Radio ślązak czy możliwa jest podmiana zepsutego transformatora TS 6/10 na TS 15/18
- Zaloguj Zarejestruj się by odpowiadać
Zastanawiam się czy opłaca mi się ładować w niego kasę połatane ścieżki popękana płyta główna brak obudowy jedynie front jest w średnim/dobrym stanie (nie ja go tak urządziłem mam go z drugiej ręki chciałem odratować ale jak trafo nie sprawne to na olx za 20 zł + przesyłka mam kompletne radio do przestrojenia )
Naprawa urządzenia które możesz kupić za 20zł, jest nie opłacalna.
Jedynie dla samej satysfakcji, że naprawiłeś, można zainwestować drobną kwotę w granicach możliwości. Nauka kosztuje. ;)

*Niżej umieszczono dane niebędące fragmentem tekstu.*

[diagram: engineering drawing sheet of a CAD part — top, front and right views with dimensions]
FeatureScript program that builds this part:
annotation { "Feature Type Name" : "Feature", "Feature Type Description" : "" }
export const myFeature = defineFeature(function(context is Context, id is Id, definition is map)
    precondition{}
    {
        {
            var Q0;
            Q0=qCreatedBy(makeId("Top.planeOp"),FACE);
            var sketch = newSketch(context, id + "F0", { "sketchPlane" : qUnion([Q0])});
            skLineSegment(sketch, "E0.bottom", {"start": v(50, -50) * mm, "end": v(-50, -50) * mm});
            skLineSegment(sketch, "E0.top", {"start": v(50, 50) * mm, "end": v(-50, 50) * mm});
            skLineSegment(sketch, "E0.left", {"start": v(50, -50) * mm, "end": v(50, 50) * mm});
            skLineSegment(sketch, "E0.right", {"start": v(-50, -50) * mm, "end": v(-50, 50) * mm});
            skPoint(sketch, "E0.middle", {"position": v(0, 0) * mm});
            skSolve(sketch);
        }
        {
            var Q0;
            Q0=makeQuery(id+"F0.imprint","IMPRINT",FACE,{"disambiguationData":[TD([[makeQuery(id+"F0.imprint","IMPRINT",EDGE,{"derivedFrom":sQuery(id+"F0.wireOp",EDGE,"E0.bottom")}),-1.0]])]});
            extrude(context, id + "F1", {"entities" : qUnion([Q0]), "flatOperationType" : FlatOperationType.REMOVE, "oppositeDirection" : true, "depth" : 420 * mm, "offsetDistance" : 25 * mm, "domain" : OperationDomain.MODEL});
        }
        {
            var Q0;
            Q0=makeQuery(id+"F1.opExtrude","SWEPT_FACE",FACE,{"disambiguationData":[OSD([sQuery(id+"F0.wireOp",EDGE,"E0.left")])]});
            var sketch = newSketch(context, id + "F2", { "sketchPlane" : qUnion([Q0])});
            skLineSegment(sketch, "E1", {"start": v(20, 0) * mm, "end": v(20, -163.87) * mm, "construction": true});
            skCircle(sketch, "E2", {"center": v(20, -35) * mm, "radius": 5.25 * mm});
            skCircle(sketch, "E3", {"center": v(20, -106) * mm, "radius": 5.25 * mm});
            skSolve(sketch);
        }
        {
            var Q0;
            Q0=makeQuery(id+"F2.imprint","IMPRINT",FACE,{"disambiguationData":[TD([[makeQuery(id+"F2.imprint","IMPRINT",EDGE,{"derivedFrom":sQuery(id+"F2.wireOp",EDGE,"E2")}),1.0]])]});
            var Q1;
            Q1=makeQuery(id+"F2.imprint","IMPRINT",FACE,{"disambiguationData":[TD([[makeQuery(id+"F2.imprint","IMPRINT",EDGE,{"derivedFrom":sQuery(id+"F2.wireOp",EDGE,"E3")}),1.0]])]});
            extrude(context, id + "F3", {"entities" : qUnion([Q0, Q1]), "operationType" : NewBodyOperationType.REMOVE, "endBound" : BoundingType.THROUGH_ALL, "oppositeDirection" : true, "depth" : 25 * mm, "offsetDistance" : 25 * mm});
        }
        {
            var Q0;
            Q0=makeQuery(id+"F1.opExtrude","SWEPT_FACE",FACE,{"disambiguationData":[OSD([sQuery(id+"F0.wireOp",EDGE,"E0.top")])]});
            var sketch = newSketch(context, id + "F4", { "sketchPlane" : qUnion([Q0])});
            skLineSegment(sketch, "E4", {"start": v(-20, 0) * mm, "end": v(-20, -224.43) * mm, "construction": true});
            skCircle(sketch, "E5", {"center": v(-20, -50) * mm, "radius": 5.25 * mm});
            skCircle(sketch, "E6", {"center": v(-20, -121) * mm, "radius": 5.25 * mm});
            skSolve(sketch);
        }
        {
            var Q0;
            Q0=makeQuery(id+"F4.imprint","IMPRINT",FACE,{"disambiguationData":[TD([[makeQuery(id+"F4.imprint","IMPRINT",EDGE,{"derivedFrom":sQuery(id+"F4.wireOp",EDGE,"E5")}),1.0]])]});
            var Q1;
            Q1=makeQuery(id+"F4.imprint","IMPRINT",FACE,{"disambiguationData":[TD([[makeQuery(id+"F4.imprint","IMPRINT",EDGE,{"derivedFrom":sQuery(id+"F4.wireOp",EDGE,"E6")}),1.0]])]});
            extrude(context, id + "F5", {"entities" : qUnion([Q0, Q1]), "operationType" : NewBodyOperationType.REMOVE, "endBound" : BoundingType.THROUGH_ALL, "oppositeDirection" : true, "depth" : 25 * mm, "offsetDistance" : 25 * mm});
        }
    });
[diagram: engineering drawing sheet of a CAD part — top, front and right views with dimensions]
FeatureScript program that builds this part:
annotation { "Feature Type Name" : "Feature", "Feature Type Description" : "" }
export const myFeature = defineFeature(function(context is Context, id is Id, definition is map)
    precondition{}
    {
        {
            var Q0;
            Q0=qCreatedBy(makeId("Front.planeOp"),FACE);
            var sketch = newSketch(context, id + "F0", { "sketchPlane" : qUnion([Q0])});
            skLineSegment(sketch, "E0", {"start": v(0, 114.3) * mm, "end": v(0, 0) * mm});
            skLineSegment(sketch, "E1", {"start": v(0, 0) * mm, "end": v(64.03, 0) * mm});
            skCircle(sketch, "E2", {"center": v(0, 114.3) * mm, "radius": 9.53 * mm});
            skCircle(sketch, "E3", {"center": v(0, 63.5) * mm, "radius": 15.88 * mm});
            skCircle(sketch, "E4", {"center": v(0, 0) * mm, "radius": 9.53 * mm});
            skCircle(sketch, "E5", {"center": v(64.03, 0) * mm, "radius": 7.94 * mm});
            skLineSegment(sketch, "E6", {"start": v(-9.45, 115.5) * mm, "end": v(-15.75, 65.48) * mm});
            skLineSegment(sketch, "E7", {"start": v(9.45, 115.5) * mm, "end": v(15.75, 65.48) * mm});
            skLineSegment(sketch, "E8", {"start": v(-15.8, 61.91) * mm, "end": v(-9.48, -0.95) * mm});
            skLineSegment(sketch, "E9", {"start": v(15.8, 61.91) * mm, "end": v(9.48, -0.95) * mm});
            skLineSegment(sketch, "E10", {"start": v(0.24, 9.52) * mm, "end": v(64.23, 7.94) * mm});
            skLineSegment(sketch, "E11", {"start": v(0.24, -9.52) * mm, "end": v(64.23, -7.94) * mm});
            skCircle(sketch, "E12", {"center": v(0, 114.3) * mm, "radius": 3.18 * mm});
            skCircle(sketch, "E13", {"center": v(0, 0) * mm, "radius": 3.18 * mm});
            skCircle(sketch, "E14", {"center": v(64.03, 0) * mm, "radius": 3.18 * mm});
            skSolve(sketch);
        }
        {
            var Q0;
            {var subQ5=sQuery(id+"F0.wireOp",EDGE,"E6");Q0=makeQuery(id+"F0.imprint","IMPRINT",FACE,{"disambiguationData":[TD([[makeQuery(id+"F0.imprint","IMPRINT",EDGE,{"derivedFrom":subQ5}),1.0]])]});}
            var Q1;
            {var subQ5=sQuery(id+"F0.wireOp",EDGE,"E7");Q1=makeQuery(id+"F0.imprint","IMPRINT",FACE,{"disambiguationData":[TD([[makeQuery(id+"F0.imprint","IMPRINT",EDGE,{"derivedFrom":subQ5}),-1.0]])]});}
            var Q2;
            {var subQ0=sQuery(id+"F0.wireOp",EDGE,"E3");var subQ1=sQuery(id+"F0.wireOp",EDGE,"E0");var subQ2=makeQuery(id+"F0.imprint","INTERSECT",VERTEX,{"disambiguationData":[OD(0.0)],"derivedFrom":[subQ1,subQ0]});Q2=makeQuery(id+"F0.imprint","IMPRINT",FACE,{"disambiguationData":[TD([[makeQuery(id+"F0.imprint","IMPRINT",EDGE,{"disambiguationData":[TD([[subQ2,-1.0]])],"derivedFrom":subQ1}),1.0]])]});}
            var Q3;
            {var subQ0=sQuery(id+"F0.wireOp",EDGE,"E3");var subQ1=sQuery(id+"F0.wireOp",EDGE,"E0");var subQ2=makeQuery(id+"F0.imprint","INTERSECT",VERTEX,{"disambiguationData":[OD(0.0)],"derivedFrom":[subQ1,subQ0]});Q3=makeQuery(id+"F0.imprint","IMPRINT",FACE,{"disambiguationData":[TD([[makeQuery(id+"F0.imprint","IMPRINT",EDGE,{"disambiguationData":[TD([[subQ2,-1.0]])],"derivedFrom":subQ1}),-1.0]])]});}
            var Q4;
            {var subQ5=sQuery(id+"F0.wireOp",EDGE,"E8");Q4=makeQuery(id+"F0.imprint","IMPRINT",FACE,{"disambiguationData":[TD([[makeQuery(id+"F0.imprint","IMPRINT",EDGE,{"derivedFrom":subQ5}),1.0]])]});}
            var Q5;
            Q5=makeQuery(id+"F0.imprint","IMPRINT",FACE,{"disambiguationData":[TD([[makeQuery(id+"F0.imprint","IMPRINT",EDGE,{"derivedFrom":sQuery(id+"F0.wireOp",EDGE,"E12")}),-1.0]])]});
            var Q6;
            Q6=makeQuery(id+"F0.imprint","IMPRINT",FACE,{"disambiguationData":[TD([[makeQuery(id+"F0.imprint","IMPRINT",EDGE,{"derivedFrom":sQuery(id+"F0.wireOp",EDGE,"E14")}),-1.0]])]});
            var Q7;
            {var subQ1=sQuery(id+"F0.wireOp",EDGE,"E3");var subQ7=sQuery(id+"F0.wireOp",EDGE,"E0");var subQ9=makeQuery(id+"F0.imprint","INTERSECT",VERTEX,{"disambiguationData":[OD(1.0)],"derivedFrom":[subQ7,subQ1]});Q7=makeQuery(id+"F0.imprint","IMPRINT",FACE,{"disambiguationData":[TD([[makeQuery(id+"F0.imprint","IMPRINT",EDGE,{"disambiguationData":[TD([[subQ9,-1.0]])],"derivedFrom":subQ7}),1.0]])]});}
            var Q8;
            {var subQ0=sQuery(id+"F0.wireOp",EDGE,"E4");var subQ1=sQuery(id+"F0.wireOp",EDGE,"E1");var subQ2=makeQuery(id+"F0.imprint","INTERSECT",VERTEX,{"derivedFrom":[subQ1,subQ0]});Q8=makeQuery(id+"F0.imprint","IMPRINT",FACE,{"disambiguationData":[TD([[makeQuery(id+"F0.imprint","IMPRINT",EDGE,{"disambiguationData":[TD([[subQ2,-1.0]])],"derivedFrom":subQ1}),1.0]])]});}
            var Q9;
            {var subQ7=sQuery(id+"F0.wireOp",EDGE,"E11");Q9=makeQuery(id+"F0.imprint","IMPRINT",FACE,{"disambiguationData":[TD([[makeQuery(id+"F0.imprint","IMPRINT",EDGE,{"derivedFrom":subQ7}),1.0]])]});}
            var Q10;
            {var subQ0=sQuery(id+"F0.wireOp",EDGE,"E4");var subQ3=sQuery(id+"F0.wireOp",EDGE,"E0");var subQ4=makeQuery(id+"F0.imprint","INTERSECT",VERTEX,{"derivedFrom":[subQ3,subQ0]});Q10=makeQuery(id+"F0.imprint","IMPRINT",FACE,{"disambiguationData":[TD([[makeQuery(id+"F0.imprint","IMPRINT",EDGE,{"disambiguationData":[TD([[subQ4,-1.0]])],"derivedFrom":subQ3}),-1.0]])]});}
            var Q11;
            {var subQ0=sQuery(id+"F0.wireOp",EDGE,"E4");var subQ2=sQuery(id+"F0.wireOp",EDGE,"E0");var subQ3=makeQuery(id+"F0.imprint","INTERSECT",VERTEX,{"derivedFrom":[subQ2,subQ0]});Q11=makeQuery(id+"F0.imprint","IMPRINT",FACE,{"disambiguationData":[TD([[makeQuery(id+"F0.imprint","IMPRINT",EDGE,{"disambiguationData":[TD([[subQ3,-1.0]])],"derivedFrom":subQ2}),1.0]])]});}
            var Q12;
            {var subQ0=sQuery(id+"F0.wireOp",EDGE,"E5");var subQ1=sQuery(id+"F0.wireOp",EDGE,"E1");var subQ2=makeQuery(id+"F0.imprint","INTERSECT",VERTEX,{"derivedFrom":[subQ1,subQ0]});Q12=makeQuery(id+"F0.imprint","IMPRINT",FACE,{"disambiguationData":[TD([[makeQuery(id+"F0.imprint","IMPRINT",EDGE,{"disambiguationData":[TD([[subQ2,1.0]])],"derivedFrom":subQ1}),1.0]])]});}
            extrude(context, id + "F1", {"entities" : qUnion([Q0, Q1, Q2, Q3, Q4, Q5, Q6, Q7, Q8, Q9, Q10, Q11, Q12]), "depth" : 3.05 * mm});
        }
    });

Posiadasz transformator, to dokupienie kilku elementów, 4 diody, kilka kondensatorów, w pobliskim sklepie wyniesie do 4zł. Możliwe, że masz w swoich zapasach takie części.
Po uruchomieniu zasilania może się okazać, że pierwszy transformator uszkodziła awaria dalszej części odbiornika i tu kolejne wyzwanie.
Rozważ, czy Ci się chce dłubać przy tym i coś się dowiedzieć, czy odstawić na półkę między przydasie.
PS. A właściwie to co stało się z transformatorem, był spalony, czy uszkodzony mechanicznie?
Jakby tak to miało działać, to zamiast naprawiać można byłoby polecić zakup sprawnego egzemplarza - cokolwiek by to nie było. Jeśli ktoś jest pasjonatem, nie przelicza tego na pieniądze. Przykładowo: mam szufladę, w której skończyła się głowica, idlery też już są do wymiany. Komplet (wraz z rolką dociskającą) kosztuje 100zł (u Kroposa były po 12zł ale już 12mm mu wyszły), głowica też nie jest tania bo z 70zł (ALPS). Czy mam to wyrzucić na śmietnik i kupić sobie inną szufladę, która jeszcze działa? Nie tędy droga bo elektrośmieci mamy nadmiar. Tego już więcej nie będzie, więc uważam, że trzeba ratować każdy egzemplarz który się da. Ja nie zawahałbym się nawet kupić nowego transformatora od Indela, a ten kosztuje więcej niż używka. No ale jest Indel, nikt nie kupi bo drogo. Indel padnie, będzie płacz bo skąd wziąć ten konkretny transformator.
Nie mniej, posiadam co potrzebne, mogę poratować, autor posta może się zgłosić na priv.
Zastanawiam się czy opłaca mi się ładować w niego kasę połatane ścieżki popękana płyta główna brak obudowy jedynie front jest w średnim/dobrym stanie (nie ja go tak urządziłem mam go z drugiej ręki chciałem odratować ale jak trafo nie sprawne to na olx za 20 zł + przesyłka mam kompletne radio do przestrojenia )
Też łatałem nie raz zmasakrowane płytki. Skoro są połatane i wszystko działa, można się tym nie przejmować. Isostaty też wymieniałem, a wydłubać to jest sztuką. Ja bym robił, jeśli jest to możliwe.
Zobaczę, może mam taki transformator jaki jest potrzebny.
Mam, wysłałem priv.
W kwestii żarówek: tam były na 6V 300mA E 10. Tylko takie Diora stosowała.
Nie masz cwaniaka nad Unitromaniaka!!!